Ao que Barnes comenta: “Dá para ver que ele ensina filosofia, não?”.
A firme consciência deste inglês de 64 anos — e que se acha mais para lá do que para cá — acerca da finitude decorre do fato de ser ele um escritor? Provavelmente. Barnes tem receio de investigar isso, ao que parece, mas consegue imaginar um psicoterapeuta lhe dizendo: “O senhor inventa histórias para que o seu nome, e uma porcentagem indefinível da sua individualidade, continue a existir depois da sua morte física, e a antecipação disto lhe traz certo consolo”.
Quando, aos 58 anos, Barnes publicou uma coletânea de contos (The lemmon table, 2004) que trata de aspectos pouco serenos da velhice, perguntaram-lhe se ele não estava sendo prematuro ao escolher aquele assunto.
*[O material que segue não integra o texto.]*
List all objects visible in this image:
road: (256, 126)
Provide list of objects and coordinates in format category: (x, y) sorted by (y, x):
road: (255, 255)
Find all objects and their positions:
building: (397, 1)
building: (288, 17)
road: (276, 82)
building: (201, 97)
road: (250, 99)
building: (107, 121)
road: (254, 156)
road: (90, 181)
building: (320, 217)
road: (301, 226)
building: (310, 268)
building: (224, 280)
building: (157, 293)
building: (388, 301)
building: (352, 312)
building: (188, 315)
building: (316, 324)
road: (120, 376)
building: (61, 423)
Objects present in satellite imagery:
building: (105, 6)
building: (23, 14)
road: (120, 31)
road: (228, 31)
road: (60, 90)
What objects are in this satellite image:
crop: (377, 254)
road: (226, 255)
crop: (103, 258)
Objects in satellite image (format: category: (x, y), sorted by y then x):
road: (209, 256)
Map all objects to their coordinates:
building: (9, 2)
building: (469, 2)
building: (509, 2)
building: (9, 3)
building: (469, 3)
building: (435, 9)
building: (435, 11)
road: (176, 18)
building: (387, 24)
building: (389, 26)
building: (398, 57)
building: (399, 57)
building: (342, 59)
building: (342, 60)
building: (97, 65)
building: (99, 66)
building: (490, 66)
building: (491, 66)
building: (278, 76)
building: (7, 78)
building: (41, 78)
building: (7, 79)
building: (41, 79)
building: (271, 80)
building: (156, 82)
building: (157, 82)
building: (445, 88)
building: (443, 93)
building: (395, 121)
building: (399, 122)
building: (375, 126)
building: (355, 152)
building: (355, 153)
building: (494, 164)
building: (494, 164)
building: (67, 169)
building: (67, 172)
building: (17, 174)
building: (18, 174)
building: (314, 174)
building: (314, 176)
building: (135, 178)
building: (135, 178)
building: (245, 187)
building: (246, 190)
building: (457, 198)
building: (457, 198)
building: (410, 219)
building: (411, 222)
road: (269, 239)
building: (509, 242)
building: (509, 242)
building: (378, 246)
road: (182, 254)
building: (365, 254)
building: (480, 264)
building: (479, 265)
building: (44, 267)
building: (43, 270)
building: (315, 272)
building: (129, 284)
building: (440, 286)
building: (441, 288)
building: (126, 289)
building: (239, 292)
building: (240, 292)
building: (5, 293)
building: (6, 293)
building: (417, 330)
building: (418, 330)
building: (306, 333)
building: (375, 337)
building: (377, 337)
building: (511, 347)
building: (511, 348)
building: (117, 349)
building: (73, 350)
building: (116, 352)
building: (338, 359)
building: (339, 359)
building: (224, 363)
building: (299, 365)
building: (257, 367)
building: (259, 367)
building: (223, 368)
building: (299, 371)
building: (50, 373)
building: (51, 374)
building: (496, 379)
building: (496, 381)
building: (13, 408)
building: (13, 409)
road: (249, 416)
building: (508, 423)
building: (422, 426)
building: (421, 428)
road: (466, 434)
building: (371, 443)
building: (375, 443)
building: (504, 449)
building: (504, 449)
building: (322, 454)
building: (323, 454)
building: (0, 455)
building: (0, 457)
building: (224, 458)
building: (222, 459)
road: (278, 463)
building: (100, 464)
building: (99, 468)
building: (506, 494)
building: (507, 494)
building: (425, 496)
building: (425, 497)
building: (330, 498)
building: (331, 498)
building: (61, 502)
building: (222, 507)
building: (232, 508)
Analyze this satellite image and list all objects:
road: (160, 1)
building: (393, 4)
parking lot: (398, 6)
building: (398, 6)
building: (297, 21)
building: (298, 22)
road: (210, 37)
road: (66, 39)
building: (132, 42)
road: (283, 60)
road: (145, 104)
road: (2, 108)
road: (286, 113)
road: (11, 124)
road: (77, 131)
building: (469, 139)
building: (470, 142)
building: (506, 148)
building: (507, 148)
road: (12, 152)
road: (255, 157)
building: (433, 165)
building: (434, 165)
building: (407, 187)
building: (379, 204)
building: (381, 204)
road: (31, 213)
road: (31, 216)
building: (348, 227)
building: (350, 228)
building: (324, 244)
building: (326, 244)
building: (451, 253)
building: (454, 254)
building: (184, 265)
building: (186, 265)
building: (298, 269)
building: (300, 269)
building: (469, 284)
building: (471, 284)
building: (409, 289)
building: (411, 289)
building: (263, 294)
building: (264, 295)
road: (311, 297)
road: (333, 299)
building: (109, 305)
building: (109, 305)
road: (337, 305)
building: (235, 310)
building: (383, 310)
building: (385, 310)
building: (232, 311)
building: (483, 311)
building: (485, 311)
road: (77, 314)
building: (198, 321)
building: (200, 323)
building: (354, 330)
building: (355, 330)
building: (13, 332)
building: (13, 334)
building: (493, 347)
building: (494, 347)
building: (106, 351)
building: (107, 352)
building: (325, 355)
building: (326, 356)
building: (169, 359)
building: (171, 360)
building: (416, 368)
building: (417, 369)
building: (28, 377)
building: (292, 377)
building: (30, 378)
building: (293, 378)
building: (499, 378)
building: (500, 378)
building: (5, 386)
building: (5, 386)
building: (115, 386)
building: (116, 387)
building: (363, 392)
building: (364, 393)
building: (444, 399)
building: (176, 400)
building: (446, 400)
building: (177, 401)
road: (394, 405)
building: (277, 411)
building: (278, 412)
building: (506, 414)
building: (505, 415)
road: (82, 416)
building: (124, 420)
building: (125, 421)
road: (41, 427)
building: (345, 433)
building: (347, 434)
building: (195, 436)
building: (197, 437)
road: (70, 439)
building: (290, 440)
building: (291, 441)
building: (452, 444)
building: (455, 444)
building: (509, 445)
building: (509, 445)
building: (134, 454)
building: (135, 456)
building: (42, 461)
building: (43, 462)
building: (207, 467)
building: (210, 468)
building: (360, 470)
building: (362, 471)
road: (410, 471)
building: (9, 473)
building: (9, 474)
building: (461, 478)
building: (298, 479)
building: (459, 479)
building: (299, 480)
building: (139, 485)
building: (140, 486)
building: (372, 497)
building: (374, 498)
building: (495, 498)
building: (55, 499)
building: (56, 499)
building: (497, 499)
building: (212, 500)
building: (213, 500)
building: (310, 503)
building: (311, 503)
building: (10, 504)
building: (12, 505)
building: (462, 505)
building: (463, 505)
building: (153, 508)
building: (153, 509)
E, ao mostrar as primeiras 50 páginas de Nada a temer para a sua amiga (e leitora) H., ela questionou, preocupada: “Isso ajuda?”. “Ah, a falácia da autobiografia terapêutica. Por mais bem-intencionada, ela me irrita tanto quanto o desejo hipotético dos mortos irrita o meu irmão.”
Outro appeal de Nada a temer é o estilo Julian Barnes, um apanhador despretensioso, versátil e extremamente bem-humorado. Sua maneira de divagar lembra um pouco o Alain de Botton (A arquitetura da felicidade e Desejo de status), jovem filósofo suíço radicado na Inglaterra; e as idéias sobre Deus e morte resvalam às vezes em Bertrand Russel, noutras em Richard Dawkins. Mas o refinamento irônico de Barnes é singular.
Se você se conscientizar de que está diante de um “romance filosófico” com crenças ocultas e ateísmos estudados, então não haverá nada a temer. A propósito, naquele mesmo diário dos anos 1980, Barnes anotou que “as pessoas dizem a respeito da morte que não há nada a temer. Elas dizem isso rapidamente, naturalmente. Agora vamos dizer de novo, vagarosamente, com mais ênfase. Não há NADA a temer”. Exceto o fato de que a taxa de mortalidade da raça humana nunca é menor que 100%. Ou pelo menos é o que se diz.